THE eldest is home from her school trip. Some of her class came off the bus and cried as soon as they saw their mums. Mine dropped her suitcase at my feet and began walking home.

She didn’t say anything, just answered all my questions with “fine”.

I tried to be cool about it, but I felt dismissed and discarded.

I made her a pot of tea and opened the biscuit jar. She slumped on the sofa and fell asleep.

Later, when I went to unpack her bag, I discovered she’d written to me every night in her diary.

What she’d eaten, what she wore, how she missed me.

She’d bought me a pen with the last of her pocket money. I will treasure that diary forever.

The fact she took the time to write it means so much to me.

She didn’t have to. She could have just chatted to her friends and eaten strawberry laces.

She thought of me. Of all the kindnesses I’ve known, the little ones always mean the most.

I tell my husband this when he buys me a birthday present, but never a card. He doesn’t get it.

He also doesn’t get why I don’t like being woken up at 2am by him cheering “defence” while watching NBA basketball on the TV in the bedroom.

I’ve started a writing course in London which I can’t find the way to.

The husband came with me for the first session to show me the way.

He walked at 100 miles an hour saying, “left here, right here, round here, up here, left, keep up, have you remembered all this?”

Obviously, I got lost on the way home and on the way there the next week.

I face-timed him to help me and he called me an idiot.

I hung up on him and then sat on the pavement (right next to where I was supposed to be but didn’t know it) and cried.

I’m rubbish with directions.

I can’t work out which way the blue dot on my phone is going when I use the map app. I end up off the page.

If the Chinese girl from my course, (who’s only been in England for two weeks, and has no problem navigating her way round High Holborn) hadn’t noticed me I wouldn’t have found it at all.

I would have hailed a taxi back to the station, given up and gone home.

Some role model, eh?

When you find something easy, it’s hard to understand why others struggle.

I find it easy to spot things that are right in front of me. The husband doesn’t.

He finds it easy to not notice the dishwasher needs loading and the dogs are barking for dinner. I don’t.

I find it easy to always put my keys and phone in the same place, so I can find them again. He doesn’t.
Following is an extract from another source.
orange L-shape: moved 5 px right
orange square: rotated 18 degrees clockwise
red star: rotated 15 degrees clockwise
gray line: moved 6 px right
His dream came true this week when the eldest was chosen to play in the football tournament at school.

He went out and bought her all the gear, but like me with google maps she had no idea. We spent two hours on the side of the pitch shouting at her to “look up” and “stop twirling”.

When she did get hold of the ball she was awesome.

She did some excellent “long kicks” as I described them to the husband who begged me to go away.

Sadly, despite her efforts, the team came second to last, and the football boots have been slung in the back of the cupboard.

“What was the point?” she said, “we lost.”

I told her it’s the taking part that matters, but it’s a load of tripe.

She wanted her team to win. I wanted her team to win.

The husband was desperate for her team to win.

When I go to yoga and can’t even do the downward dog, I don’t feel pleased I took part. I feel embarrassed about my weak bladder and my lack of balance.

Losing is awful. Whether it’s a football match, or your way on a map, a person, your phone, your wallet, or your mind. It’s all awful.

How many of us have sweated like pigs as we’ve rifled through bags or drawers for that vital letter, or the passport we knew we’d put there? Losing makes us desperate.

As Elizabeth Bishop says so wonderfully ‘Lose something every day. Accept the fluster of lost door keys, the hour badly spent. The art of losing isn’t hard to master. Then practice losing farther, losing faster: places, and names, and where it was you meant to travel. None of these will bring disaster.”

I’m trying to learn that being lost and losing, doesn’t have to be a catastrophic.

“I’m trying to teach my eldest the same thing.